QUESTIONS:
1/ According to the Big Ten basketball rankings, how many games in a row has Northwestern lost?
2/ Continue the Big Ten basketball rankings, picking up after the final sentence about Rutgers.

PAGE EXTRACT:
....

After another chaotic week in the Big Ten, the conference remains as strong as ever, with all 14 teams in the top 75 of KenPom’s adjusted efficiency rankings. Here’s where things stand entering the final week of conference play.
14. Northwestern (3-15, .906 points per possession, 1.017 points allowed per possession)
After Penn State’s recent surge, the Wildcats are alone in the cellar of the Big Ten, with little recourse in front of them. They have lost nine in a row, with Ohio State and Purdue still remaining on their schedule. Northwestern’s offense ranks outside of the top 200 in the country and Vic Law will graduate at the end of the year. There simply isn’t anyone outside of Law and Dererk Pardon capable of doing much offensively, and while the Wildcats boast one of the better defenses in the conference, their inability to score costs them in every game.
13. Rutgers (7-11, .986 points per possession, 1.061 points allowed per possession)
At present, Rutgers is slated to avoid a Wednesday evening contest in Chicago, a fact that should make us all question basic reality. With Penn State and Indiana remaining on the schedule, Scarlet Knights have a legitimate chance of finishing two games over .500 for the first since 2006, and even if they drop both games, could still dodge the first round of the conference tournament. Steve Pikiell and company deserve genuine, all-jokes-aside credit for their success this year, particularly in close games, but the Scarlet Knights aren’t quite as good as even their 7-11 conference record suggests.
Rutgers is the only team in the Big Ten with a bottom-three offense and defense in conference play, and it lacks the sort of individual talent to make up for those shortcomings. It has played comparatively well in close games, but has just one win over a top-six team in the Big Ten. An offense that relies so heavily on making difficult shots is bound to struggle against a well-prepared defense, and the Scarlet Knights lack the elite defenders to contain the best players in the conference.

....

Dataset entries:
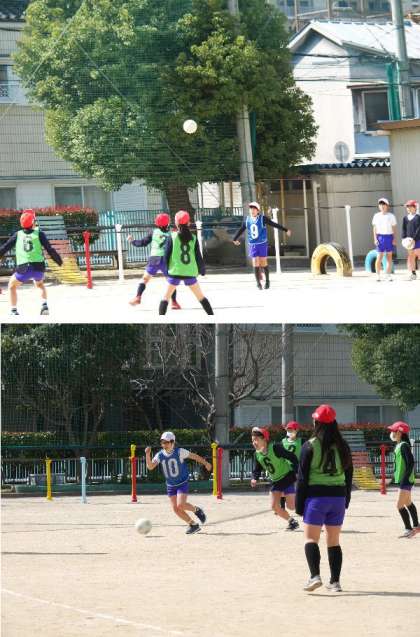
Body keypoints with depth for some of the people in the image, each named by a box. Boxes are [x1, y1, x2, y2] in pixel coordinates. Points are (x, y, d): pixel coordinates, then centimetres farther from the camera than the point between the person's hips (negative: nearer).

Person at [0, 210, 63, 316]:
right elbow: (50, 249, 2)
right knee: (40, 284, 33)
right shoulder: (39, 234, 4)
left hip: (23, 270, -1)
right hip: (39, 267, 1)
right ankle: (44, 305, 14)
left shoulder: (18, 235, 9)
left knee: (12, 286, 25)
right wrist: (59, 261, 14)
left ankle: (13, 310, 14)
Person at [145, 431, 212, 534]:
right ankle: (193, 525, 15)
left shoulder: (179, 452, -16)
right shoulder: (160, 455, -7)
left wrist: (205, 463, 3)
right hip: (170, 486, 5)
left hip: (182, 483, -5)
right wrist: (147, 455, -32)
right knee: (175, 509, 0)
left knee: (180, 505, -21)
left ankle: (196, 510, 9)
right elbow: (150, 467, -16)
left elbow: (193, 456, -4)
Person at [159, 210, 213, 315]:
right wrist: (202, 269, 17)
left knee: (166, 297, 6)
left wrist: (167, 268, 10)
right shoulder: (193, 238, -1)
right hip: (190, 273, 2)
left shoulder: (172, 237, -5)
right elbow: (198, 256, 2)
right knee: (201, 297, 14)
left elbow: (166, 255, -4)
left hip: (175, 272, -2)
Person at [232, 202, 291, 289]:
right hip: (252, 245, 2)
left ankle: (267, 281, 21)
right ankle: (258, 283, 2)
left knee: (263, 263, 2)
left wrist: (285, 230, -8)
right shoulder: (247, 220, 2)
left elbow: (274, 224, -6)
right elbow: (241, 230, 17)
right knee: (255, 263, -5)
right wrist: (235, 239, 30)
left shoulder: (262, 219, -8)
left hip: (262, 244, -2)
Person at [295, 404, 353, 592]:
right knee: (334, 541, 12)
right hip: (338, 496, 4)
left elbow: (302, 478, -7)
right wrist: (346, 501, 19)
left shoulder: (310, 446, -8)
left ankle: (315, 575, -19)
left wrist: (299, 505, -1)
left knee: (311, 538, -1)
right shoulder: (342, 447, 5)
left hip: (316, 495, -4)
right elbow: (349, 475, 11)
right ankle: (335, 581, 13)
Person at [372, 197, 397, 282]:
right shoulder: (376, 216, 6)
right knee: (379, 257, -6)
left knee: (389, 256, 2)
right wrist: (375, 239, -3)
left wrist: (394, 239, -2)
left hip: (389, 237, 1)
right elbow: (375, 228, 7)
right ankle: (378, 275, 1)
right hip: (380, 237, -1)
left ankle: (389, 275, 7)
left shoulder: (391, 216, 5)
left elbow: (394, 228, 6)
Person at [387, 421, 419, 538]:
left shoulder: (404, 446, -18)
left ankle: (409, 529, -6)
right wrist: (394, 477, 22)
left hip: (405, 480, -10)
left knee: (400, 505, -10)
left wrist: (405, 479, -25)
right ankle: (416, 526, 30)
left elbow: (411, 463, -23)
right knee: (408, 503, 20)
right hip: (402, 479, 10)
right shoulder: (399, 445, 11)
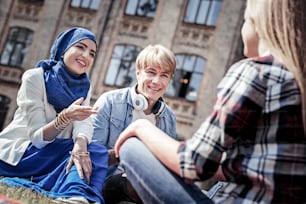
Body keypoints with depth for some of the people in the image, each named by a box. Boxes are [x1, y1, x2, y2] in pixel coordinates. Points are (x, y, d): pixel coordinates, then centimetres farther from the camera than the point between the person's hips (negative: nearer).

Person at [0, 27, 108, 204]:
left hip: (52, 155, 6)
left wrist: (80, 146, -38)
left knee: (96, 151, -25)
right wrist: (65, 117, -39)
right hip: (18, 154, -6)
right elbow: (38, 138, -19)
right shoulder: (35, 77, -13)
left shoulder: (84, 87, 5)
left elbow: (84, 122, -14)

....

EXERCISE RESPONSES:
1/ Nine.

2/
12. Nebraska (5-13, .993 points per possession, 1.080 points allowed per possession)
The Cornhuskers have lost 10 of 12 games since a 15-point blowout in Indiana’s building, and with Isaac Copeland out for the season, haven’t been able to break out of their spiral. James Palmer Jr.’s efficiency has plummeted under an even heavier workload as Isaiah Roby and Glynn Watson Jr. haven’t picked up enough slack. Nebraska takes care of the ball and forces enough turnovers to generate plenty of extra possessions over the course of a game, but that 13th-ranked defense isn’t overcoming any offensive dry spells, of which there have been many lately.
11. Illinois (7-11, 1.008 points per possession, 1.051 points allowed per possession)
Illinois snapped a three-game skid on Sunday and will host Indiana Thursday night in a game that may well decide who escapes a Wednesday appearance in the Big Ten Tournament. With a compelling mix of young talent, the Illini are capable of beating nearly any given team on a given night, but a long stretch of poor play at the start of the calendar year outweighed a four-game stretch that included wins over Michigan State, Ohio State, and Nebraska. Still, their offense has figured some things out since the last time it went against Indiana – that game looms large for both teams at the moment. Trent Frazier and Ayo Dosunmu will need to carry heavy burdens the rest of the way for Illinois to have much of a chance in the conference tournament.
10. Penn State (5-13, .997 points per possession, 1.031 points allowed per possession)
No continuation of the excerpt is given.